I love when readers send me photos of their houses, so I was excited to see Heather’s Transitional Craftsman in Pasadena, California. The house was built in 1913 in the Historic Highlands neighborhood and has been featured on their annual tour.
This is the original river rock fireplace in the living room:
Heather says, “Our house is considered a Transitional Craftsman because it really can’t quite make up its mind as to what it is. The second owner preferred Victorian homes and would salvage things out of them as they were being torn down locally for ‘being out of style.'” For example, there are 3 Victorian fireplaces that he added to the house.
She adds, “The pressed tin ceilings and 3 of the 4 fireplaces are more of Victorian style. The owner before us spent a lot of time restoring the Craftsman qualities.”
When it was built, it was a small, 1,100 square-foot bungalow with only 2 bedrooms and 1 bath. A couple of additions were added over the years, and the dining room was one of them.
“Some fun little quirks are a meat smoking building in the back, which is used for storage now,” Heather tells me, “and the plaster in what was the original bathroom is pressed to look like tile.”
The house has about 3,300 square feet. Heather says it’s too big for them, so they’re moving to something smaller.

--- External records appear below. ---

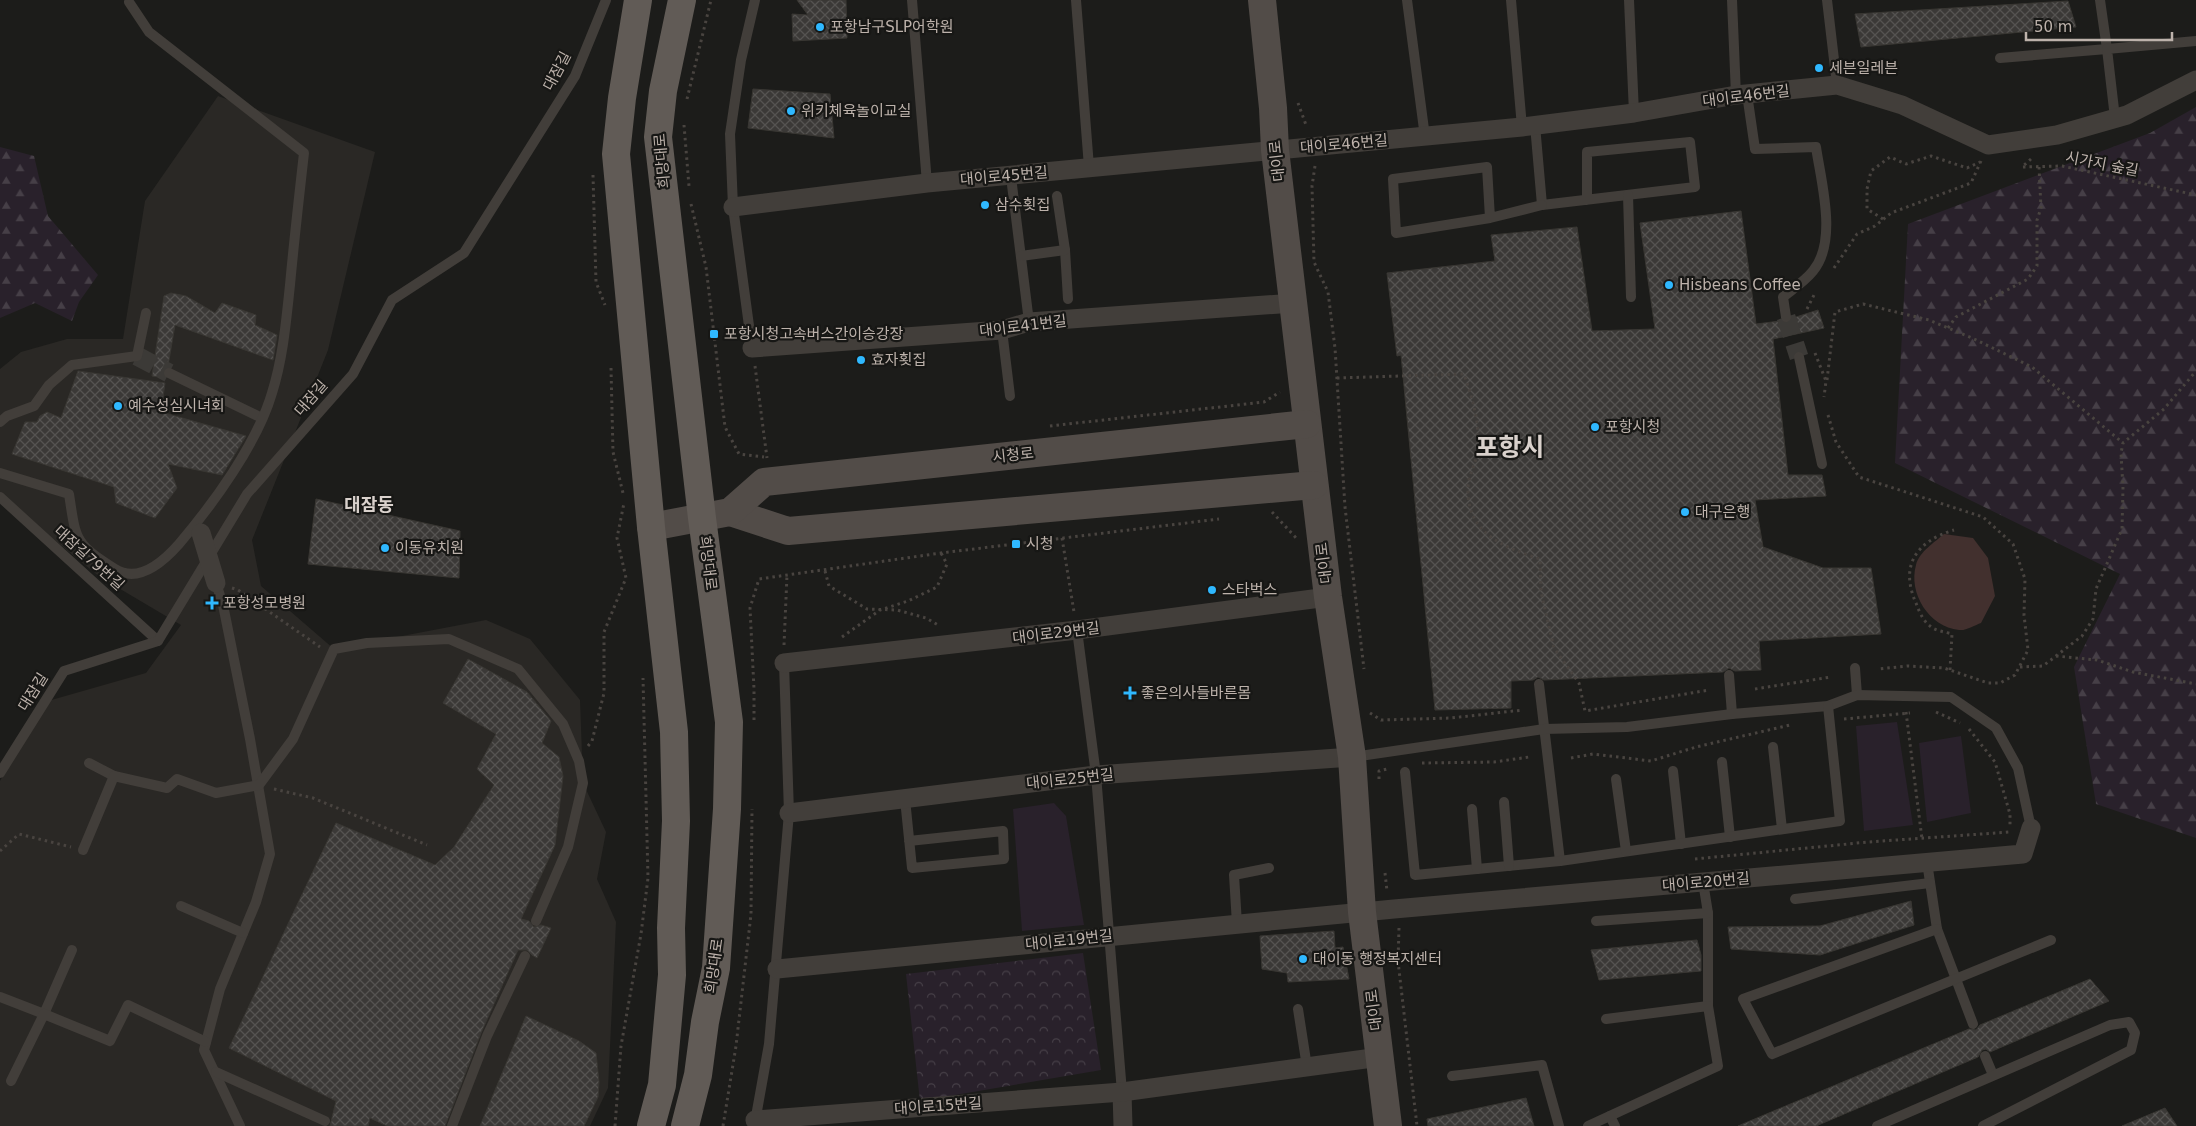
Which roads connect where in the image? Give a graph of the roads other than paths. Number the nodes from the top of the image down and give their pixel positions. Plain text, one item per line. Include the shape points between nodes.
1 (606, 0) edge
2 (638, 0) edge
3 (682, 0) edge
4 (755, 0) edge
5 (912, 0) edge
6 (1076, 0) edge
7 (1262, 0) edge
8 (1407, 0) edge
9 (1511, 0) edge
10 (1629, 0) edge
11 (1732, 0) edge
12 (1827, 0) edge
13 (2100, 0) edge
14 (129, 2) dead end
15 (2196, 41) edge
16 (2107, 49) junction
17 (2000, 58) dead end
18 (2196, 80) edge
19 (1837, 85) junction
20 (1742, 95) junction
21 (1634, 113) junction
22 (2115, 118) junction
23 (1528, 126) junction
24 (1425, 137) junction
25 (1275, 150) junction
26 (1089, 167) junction
27 (1011, 177) junction
28 (926, 183) junction
29 (1628, 195) junction
30 (1057, 196) dead end
31 (1586, 200) junction
32 (1542, 205) junction
33 (733, 207) junction
34 (1490, 218) junction
35 (1064, 250) junction
36 (1020, 256) junction
37 (1631, 297) dead end
38 (1068, 299) dead end
39 (1294, 303) junction
40 (146, 313) dead end
41 (1786, 317) tunnel mouth
42 (1029, 322) junction
43 (1002, 330) junction
44 (752, 348) joint
45 (1799, 357) tunnel mouth
46 (169, 373) tunnel mouth
47 (1010, 396) dead end
48 (262, 418) junction
49 (0, 422) edge
50 (1306, 424) junction
51 (1822, 464) dead end
52 (0, 473) edge
53 (1314, 485) junction
54 (0, 497) edge
55 (730, 512) junction
56 (702, 518) junction
57 (639, 523) junction
58 (199, 528) junction
59 (216, 582) joint
60 (1328, 597) junction
61 (1077, 630) junction
62 (158, 641) junction
63 (784, 663) joint
64 (1855, 668) dead end
65 (1730, 675) dead end
66 (1539, 684) dead end
67 (1857, 694) junction
68 (1828, 706) junction
69 (1732, 714) junction
70 (1544, 729) junction
71 (1773, 747) dead end
72 (1352, 757) junction
73 (1722, 762) dead end
74 (89, 763) dead end
75 (1673, 771) dead end
76 (1405, 772) dead end
77 (0, 773) edge
78 (1096, 775) junction
79 (114, 776) junction
80 (1616, 779) dead end
81 (259, 785) junction
82 (905, 799) junction
83 (1504, 802) dead end
84 (1472, 809) dead end
85 (789, 814) junction
86 (2031, 828) joint
87 (1782, 829) junction
88 (1730, 837) junction
89 (909, 841) junction
90 (1681, 844) junction
91 (83, 850) road end
92 (1626, 851) junction
93 (1560, 861) junction
94 (1927, 862) junction
95 (1509, 866) junction
96 (1268, 868) dead end
97 (1478, 869) junction
98 (1703, 882) junction
99 (1930, 883) junction
100 (1795, 900) dead end
101 (181, 906) dead end
102 (1362, 912) junction
103 (1708, 913) junction
104 (1596, 920) dead end
105 (536, 921) dead end
106 (1238, 924) junction
107 (1937, 929) junction
108 (243, 933) junction
109 (1110, 936) junction
110 (2051, 940) dead end
111 (72, 950) dead end
112 (525, 956) dead end
113 (777, 969) junction
114 (1956, 978) junction
115 (0, 997) edge
116 (1708, 1006) junction
117 (1298, 1009) dead end
118 (44, 1014) junction
119 (1606, 1019) dead end
120 (1973, 1024) dead end
121 (206, 1042) junction
122 (1986, 1056) dead end
123 (1380, 1057) junction
124 (1307, 1067) junction
125 (216, 1072) junction
126 (1993, 1075) junction
127 (1452, 1076) dead end
128 (11, 1080) dead end
129 (1122, 1092) junction
130 (1610, 1116) junction
131 (325, 1121) dead end
132 (754, 1123) edge
133 (240, 1126) edge
134 (452, 1126) edge
135 (651, 1126) edge
136 (685, 1126) edge
137 (1123, 1126) edge
138 (1388, 1126) edge
139 (1559, 1126) edge
140 (1588, 1126) edge
141 (1615, 1126) edge
142 (1877, 1126) edge
143 (1983, 1126) edge

1 - 62 lane, 대잠길 via 575,76 464,252 392,300 353,374 247,494
2 - 57 main road via 616,154
3 - 56 main road, 희망대로 via 663,91 658,137
4 - 33 lane via 741,60 730,134
5 - 28 lane
6 - 26 lane
7 - 25 street, 대이로
8 - 24 lane
9 - 23 lane
10 - 21 lane
11 - 20 lane
12 - 19 lane
13 - 16 lane
14 - 48 lane via 148,32 304,153 282,349 272,394
15 - 16 lane
16 - 17 lane
16 - 22 lane
18 - 22 street
19 - 20 street, 대이로46번길
19 - 22 street, 대이로46번길 via 1902,105 1988,145 2058,135
20 - 21 street, 대이로46번길
20 - 41 lane via 1755,149 1816,146 1828,231 1814,271 1784,297
21 - 23 street, 대이로46번길
23 - 24 street, 대이로46번길
23 - 32 lane
24 - 25 street, 대이로46번길
25 - 26 street, 대이로45번길
25 - 39 street, 대이로
26 - 27 street, 대이로45번길
27 - 28 street, 대이로45번길
27 - 36 lane
28 - 33 street, 대이로45번길
29 - 31 lane
29 - 31 lane via 1695,187 1690,142 1587,152
29 - 37 lane
30 - 35 lane
31 - 32 lane
32 - 34 lane
33 - 44 lane
34 - 34 lane via 1487,167 1393,179 1396,233
35 - 36 lane
35 - 38 lane
36 - 42 lane
39 - 42 street, 대이로41번길
39 - 50 street, 대이로
40 - 49 lane via 137,356 72,365 49,384 34,406
42 - 43 street, 대이로41번길
43 - 44 street, 대이로41번길
43 - 47 lane
45 - 51 lane
46 - 48 lane
48 - 58 lane
50 - 53 street, 대이로
50 - 55 street, 시청로 via 764,482
52 - 58 lane via 69,494 74,533 87,551 119,572 142,573 165,560
53 - 55 street via 788,531
53 - 60 street, 대이로
54 - 62 lane, 대잠길79번길
55 - 56 street, 시청로
56 - 57 street, 시청로
56 - 136 main road, 희망대로 via 729,722 727,809 716,968 698,1075
57 - 135 main road via 674,732 676,821 672,975 662,1085
58 - 59 street, bridge
59 - 81 lane
60 - 61 street, 대이로29번길
60 - 72 street, 대이로
61 - 63 street, 대이로29번길
61 - 78 lane
62 - 77 lane, 대잠길 via 64,671
63 - 85 lane
64 - 67 lane
65 - 69 lane
66 - 70 lane
67 - 68 lane
67 - 86 lane via 1951,697 1996,728 2018,768
68 - 69 lane
68 - 87 lane via 1840,821
69 - 70 lane via 1627,727
70 - 72 lane
70 - 93 lane
71 - 87 lane
72 - 78 street, 대이로25번길
72 - 102 street, 대이로
73 - 88 lane
74 - 79 lane
75 - 90 lane
76 - 97 lane via 1415,875
78 - 82 street, 대이로25번길
78 - 109 lane
79 - 81 lane via 167,788 177,780 216,793
79 - 91 lane
80 - 92 lane
81 - 105 lane via 293,739 334,649 367,642 449,639 518,669 563,724 579,761 583,783 568,847
81 - 108 lane via 270,854
82 - 85 street, 대이로25번길
82 - 89 lane
83 - 95 lane
84 - 97 lane
85 - 113 lane
86 - 94 street, 대이로20번길 via 2023,854
87 - 88 lane
88 - 90 lane
89 - 89 lane via 912,868 1004,859 1002,831
90 - 92 lane
92 - 93 lane
93 - 95 lane
94 - 98 street, 대이로20번길
94 - 99 lane
95 - 97 lane
96 - 106 lane via 1234,876
98 - 102 street, 대이로20번길
98 - 103 lane
99 - 100 lane
99 - 107 lane
101 - 108 lane
102 - 106 street, 대이로19번길
102 - 123 street, 대이로
103 - 104 lane
103 - 116 lane
106 - 109 street, 대이로19번길
107 - 114 lane
107 - 114 lane via 1743,1000 1772,1054
108 - 121 lane via 220,989
109 - 113 street, 대이로19번길
109 - 129 lane
110 - 114 lane
111 - 118 lane
112 - 134 lane
113 - 132 lane via 769,1044
114 - 120 lane
115 - 118 lane
116 - 119 lane
116 - 130 lane via 1718,1066
117 - 124 lane
118 - 121 lane via 110,1041 128,1005
118 - 128 lane
121 - 125 lane via 204,1050
122 - 126 lane
123 - 124 street, 대이로15번길
123 - 138 street, 대이로
124 - 129 street, 대이로15번길
125 - 131 lane
125 - 133 lane
126 - 142 lane
126 - 143 lane via 2110,1025 2129,1022 2135,1034 2131,1050
127 - 139 lane via 1542,1065
129 - 132 street, 대이로15번길
129 - 137 street
130 - 140 lane
130 - 141 lane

When they told friends that they’re selling this house and downsizing, “our peers, late 30s, early 40s with little(r) children think we are nuts. ‘Don’t you want/need/use all that space?’ they ask.”

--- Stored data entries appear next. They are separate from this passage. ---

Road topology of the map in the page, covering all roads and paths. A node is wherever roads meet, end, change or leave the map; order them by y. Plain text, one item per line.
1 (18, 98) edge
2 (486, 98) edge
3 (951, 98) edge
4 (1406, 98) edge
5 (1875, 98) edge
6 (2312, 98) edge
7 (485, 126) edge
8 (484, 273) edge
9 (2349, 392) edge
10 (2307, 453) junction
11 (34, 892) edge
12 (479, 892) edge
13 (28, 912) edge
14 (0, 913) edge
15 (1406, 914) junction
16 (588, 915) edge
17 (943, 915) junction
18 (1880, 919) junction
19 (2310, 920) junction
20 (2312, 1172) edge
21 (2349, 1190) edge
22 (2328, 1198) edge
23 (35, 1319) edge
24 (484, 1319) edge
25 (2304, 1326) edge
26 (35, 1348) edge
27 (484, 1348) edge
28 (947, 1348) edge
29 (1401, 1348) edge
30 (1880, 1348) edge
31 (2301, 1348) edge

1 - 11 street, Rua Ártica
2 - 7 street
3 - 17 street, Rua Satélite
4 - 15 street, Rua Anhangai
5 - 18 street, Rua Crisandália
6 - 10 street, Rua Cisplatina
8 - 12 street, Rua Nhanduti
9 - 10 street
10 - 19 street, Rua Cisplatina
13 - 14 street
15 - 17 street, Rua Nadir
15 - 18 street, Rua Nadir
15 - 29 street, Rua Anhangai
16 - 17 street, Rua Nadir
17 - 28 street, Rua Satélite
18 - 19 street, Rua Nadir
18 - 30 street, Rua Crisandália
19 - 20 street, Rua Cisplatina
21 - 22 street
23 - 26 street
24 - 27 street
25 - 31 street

But when they tell older people their plans, “they nearly send out a marching band congratulating us. When they hear what it will mean to us financially (debt free!), they tell us it’s a smart move and one they wish they’d made years ago.”
The pool was added in the 1970s.
Asking price was $1.1 million. Heather says that the house sold after only 3 days on the market. They had multiple offers and accepted one that was about $100,000 over asking price!